### The data ###

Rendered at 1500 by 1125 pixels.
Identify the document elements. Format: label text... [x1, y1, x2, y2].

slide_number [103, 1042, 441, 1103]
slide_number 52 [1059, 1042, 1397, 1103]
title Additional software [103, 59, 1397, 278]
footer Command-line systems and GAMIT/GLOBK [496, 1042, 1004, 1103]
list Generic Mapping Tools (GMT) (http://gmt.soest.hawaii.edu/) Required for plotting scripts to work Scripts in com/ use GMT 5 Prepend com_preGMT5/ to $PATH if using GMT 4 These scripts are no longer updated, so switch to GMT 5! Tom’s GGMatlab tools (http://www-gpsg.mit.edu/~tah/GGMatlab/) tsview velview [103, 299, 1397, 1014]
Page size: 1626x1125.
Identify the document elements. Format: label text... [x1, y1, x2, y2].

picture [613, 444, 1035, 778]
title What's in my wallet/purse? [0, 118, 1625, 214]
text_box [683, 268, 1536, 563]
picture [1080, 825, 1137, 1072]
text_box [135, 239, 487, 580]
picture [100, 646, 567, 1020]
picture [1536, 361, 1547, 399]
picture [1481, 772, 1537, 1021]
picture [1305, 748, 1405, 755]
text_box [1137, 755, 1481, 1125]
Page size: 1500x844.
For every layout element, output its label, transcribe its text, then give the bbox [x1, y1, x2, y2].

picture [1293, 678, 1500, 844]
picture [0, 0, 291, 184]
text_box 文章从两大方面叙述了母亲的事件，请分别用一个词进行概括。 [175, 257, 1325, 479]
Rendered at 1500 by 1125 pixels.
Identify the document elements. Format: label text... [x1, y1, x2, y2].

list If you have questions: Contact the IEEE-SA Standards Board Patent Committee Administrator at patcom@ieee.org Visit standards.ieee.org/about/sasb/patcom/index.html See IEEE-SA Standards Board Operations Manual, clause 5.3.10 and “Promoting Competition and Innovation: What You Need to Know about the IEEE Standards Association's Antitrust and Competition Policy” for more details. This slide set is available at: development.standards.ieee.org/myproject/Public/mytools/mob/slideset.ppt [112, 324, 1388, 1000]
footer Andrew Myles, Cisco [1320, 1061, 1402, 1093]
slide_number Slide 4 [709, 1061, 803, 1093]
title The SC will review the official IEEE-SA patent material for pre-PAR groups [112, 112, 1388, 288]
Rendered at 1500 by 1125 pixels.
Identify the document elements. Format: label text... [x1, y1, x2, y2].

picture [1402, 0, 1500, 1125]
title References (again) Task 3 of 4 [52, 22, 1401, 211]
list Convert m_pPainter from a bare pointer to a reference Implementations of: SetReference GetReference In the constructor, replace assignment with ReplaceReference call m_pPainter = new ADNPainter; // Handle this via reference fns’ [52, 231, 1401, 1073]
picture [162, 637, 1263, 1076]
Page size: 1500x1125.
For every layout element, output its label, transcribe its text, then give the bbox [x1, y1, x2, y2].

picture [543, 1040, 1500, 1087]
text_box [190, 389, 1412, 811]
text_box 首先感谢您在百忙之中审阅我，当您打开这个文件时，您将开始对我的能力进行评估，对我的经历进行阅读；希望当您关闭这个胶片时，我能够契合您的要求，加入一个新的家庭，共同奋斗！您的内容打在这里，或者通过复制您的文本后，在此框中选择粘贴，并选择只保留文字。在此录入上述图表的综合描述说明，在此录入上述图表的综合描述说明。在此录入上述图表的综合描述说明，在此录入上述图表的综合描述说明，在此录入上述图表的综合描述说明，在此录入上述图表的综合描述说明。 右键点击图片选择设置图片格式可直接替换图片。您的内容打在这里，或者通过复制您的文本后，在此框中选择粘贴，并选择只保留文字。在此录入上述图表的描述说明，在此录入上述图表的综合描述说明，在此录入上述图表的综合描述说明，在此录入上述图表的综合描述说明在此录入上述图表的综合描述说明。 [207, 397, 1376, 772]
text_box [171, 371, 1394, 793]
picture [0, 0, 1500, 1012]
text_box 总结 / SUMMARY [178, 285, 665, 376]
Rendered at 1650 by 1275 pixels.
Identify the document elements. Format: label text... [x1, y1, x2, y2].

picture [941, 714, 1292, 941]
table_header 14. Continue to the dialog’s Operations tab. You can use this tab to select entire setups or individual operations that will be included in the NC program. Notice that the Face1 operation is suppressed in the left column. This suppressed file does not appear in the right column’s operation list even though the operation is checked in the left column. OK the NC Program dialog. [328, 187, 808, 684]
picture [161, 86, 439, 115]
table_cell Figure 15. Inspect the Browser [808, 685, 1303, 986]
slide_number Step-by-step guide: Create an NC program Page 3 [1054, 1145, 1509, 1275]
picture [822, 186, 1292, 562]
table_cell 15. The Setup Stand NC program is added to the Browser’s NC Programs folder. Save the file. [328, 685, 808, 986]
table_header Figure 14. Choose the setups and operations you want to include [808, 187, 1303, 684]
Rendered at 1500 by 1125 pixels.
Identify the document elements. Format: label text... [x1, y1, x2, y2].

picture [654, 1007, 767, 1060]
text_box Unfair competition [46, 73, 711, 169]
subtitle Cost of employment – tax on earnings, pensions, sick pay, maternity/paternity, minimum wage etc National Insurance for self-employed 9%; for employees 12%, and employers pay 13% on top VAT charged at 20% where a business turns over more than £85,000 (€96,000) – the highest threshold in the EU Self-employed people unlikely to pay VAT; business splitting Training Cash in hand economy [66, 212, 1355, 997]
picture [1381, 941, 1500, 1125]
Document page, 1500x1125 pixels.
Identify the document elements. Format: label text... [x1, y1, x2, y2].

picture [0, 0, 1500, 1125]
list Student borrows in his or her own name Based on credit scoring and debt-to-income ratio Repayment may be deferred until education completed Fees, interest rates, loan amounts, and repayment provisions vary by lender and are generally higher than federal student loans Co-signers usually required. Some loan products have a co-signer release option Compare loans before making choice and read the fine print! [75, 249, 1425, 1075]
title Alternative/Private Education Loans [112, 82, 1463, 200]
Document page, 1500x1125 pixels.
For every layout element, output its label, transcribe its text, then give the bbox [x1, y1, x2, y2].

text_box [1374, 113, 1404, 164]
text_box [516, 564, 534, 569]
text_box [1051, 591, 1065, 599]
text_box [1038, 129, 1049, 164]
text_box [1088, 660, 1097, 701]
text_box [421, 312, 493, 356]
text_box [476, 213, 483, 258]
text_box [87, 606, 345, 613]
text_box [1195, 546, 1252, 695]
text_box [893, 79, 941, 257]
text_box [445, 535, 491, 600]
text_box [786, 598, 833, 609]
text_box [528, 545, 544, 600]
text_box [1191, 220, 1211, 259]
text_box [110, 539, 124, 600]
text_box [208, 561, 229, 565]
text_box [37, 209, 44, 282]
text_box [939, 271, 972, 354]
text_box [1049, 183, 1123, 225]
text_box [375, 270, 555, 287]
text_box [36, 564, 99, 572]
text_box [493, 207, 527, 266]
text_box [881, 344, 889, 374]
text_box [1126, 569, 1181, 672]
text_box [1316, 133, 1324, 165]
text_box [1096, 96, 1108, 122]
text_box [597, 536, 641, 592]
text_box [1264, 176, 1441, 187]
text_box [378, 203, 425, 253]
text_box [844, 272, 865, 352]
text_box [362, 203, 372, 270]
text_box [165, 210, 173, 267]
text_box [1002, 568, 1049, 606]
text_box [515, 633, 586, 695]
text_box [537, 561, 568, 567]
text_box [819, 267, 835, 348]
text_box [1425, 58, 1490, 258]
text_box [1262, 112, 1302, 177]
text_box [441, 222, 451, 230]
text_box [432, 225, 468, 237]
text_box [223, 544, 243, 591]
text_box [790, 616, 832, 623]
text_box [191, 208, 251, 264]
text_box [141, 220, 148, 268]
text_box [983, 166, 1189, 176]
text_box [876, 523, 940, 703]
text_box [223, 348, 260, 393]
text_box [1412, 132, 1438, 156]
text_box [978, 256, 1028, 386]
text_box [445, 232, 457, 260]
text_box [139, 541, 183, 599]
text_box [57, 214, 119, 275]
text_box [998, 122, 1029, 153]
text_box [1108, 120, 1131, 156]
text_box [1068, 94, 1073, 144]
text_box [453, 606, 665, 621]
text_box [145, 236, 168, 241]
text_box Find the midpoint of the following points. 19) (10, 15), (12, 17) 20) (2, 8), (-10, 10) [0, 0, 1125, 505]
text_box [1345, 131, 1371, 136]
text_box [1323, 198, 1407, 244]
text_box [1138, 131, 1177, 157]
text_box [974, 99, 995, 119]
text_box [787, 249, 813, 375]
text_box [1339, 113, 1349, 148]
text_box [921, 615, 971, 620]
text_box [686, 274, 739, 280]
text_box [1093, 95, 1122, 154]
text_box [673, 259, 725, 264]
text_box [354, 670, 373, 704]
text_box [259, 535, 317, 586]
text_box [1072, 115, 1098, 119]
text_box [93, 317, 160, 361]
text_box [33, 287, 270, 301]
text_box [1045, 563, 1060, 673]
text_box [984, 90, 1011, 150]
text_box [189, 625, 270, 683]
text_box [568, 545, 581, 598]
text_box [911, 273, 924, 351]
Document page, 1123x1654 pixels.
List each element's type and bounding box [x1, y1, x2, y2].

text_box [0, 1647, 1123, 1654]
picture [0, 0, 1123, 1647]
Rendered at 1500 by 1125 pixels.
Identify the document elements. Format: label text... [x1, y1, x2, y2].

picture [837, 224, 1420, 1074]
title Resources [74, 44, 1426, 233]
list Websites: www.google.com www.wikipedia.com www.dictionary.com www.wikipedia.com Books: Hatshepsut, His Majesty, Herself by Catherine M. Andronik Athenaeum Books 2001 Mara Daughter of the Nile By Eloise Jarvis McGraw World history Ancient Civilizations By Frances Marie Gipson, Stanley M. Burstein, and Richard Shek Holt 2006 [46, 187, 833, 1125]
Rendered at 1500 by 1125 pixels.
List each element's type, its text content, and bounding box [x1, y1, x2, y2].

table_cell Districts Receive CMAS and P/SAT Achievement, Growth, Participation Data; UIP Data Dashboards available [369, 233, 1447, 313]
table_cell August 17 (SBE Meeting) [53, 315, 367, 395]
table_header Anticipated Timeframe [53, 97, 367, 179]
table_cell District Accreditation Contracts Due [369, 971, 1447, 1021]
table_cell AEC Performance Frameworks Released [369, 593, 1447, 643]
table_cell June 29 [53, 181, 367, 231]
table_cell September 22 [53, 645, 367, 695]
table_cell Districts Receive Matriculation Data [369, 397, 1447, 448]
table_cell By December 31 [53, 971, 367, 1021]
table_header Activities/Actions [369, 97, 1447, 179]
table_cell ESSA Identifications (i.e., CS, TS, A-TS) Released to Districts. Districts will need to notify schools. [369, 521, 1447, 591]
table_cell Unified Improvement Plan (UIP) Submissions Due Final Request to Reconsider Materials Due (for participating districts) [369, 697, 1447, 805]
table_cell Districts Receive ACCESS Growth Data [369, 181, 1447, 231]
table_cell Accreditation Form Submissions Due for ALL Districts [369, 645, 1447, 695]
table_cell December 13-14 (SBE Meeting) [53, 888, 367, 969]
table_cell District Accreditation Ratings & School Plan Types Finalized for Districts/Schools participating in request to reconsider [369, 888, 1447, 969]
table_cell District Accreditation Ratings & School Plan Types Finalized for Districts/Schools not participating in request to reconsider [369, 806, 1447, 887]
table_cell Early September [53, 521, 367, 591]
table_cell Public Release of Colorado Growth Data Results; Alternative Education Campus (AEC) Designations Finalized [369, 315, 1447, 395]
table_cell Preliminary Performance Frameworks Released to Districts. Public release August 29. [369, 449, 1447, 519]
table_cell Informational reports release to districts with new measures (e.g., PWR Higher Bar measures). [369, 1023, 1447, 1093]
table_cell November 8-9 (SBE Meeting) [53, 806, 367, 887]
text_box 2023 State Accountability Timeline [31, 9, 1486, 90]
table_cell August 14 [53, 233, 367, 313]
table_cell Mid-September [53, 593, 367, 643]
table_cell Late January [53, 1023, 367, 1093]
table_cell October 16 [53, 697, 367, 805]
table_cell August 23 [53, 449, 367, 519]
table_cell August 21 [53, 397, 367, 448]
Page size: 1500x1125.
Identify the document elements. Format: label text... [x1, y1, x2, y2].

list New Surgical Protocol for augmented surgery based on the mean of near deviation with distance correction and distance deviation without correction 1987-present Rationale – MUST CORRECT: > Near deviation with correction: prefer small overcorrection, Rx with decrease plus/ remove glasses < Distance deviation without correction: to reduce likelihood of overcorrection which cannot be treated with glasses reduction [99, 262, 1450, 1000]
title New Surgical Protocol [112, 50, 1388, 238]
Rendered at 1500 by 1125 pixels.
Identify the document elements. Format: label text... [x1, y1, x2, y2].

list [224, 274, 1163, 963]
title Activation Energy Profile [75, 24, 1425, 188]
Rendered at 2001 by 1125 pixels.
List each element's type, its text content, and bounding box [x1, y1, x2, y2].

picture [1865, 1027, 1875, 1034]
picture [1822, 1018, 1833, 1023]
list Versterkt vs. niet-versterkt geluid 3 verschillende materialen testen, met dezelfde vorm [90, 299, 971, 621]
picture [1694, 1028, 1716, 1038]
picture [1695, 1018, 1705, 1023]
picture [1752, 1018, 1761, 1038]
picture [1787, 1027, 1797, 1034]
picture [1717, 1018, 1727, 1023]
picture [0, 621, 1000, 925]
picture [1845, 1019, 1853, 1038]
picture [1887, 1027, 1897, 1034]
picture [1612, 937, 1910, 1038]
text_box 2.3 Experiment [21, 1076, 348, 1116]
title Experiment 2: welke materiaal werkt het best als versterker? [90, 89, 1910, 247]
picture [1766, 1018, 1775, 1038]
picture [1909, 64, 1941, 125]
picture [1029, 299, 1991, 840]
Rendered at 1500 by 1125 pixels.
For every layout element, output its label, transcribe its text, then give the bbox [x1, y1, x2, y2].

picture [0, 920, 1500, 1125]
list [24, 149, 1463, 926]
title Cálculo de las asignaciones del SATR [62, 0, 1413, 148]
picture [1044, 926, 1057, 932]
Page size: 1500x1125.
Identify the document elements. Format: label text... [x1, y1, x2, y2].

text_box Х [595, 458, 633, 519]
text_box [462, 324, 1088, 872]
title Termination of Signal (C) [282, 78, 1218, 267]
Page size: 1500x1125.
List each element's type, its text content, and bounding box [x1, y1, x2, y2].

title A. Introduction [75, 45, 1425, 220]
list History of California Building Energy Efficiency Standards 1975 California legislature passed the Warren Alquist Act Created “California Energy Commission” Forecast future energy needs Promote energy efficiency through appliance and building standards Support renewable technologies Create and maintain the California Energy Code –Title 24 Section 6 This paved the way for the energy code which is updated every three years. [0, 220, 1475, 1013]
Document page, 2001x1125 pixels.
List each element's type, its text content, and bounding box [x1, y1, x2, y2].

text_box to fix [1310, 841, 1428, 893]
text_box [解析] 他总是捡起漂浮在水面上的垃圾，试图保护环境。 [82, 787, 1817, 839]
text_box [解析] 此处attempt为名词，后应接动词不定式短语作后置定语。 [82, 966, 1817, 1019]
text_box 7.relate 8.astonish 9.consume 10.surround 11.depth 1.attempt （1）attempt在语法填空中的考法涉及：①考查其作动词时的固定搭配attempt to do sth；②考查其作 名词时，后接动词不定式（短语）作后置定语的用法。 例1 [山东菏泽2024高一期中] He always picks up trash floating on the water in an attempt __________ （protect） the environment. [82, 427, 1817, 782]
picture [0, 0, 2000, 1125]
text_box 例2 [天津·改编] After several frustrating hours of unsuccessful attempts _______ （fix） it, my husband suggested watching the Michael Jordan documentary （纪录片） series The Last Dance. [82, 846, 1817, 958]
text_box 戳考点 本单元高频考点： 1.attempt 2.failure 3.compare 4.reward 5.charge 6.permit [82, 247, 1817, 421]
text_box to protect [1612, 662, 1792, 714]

###

## Instruction
When you come to the line containing "text_box [1137, 755, 1481, 1125]", give it and stop; before that, repeat each line of the material exactly from the first one.

## Answer to this task
Rendered at 1500 by 1125 pixels.
Identify the document elements. Format: label text... [x1, y1, x2, y2].

slide_number [103, 1042, 441, 1103]
slide_number 52 [1059, 1042, 1397, 1103]
title Additional software [103, 59, 1397, 278]
footer Command-line systems and GAMIT/GLOBK [496, 1042, 1004, 1103]
list Generic Mapping Tools (GMT) (http://gmt.soest.hawaii.edu/) Required for plotting scripts to work Scripts in com/ use GMT 5 Prepend com_preGMT5/ to $PATH if using GMT 4 These scripts are no longer updated, so switch to GMT 5! Tom’s GGMatlab tools (http://www-gpsg.mit.edu/~tah/GGMatlab/) tsview velview [103, 299, 1397, 1014]
Page size: 1626x1125.
Identify the document elements. Format: label text... [x1, y1, x2, y2].

picture [613, 444, 1035, 778]
title What's in my wallet/purse? [0, 118, 1625, 214]
text_box [683, 268, 1536, 563]
picture [1080, 825, 1137, 1072]
text_box [135, 239, 487, 580]
picture [100, 646, 567, 1020]
picture [1536, 361, 1547, 399]
picture [1481, 772, 1537, 1021]
picture [1305, 748, 1405, 755]
text_box [1137, 755, 1481, 1125]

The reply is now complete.